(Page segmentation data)
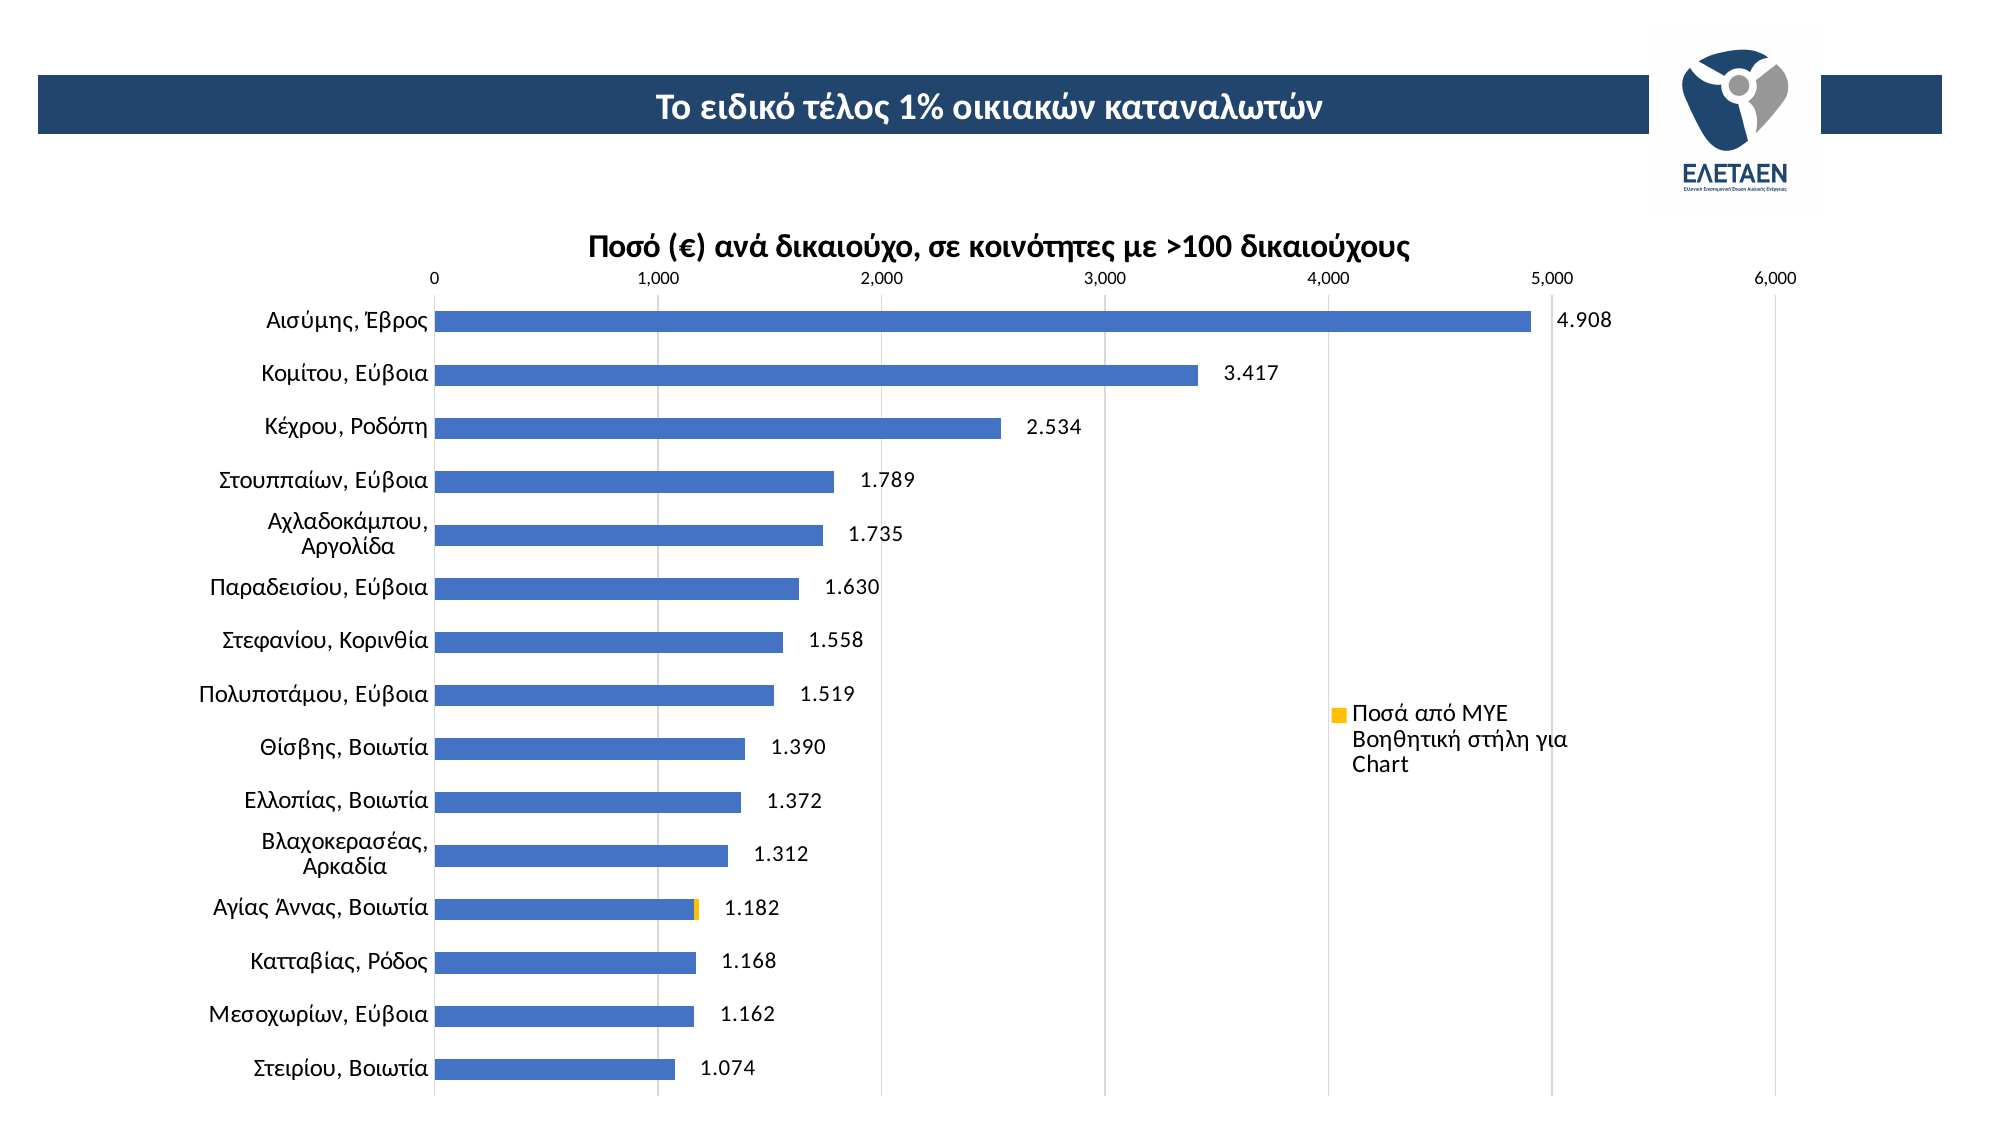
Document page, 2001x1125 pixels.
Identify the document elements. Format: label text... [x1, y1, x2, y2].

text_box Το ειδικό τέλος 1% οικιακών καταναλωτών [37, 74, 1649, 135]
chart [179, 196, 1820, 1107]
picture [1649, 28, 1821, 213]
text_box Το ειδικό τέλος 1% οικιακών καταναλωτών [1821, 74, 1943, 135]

■ Action item:
Would you write out every record word for word, leaving no picture in?

■ Task result:
Document page, 2001x1125 pixels.
Identify the document elements. Format: label text... [x1, y1, x2, y2].

text_box Το ειδικό τέλος 1% οικιακών καταναλωτών [37, 74, 1649, 135]
chart [179, 196, 1820, 1107]
picture [1649, 28, 1821, 213]
text_box Το ειδικό τέλος 1% οικιακών καταναλωτών [1821, 74, 1943, 135]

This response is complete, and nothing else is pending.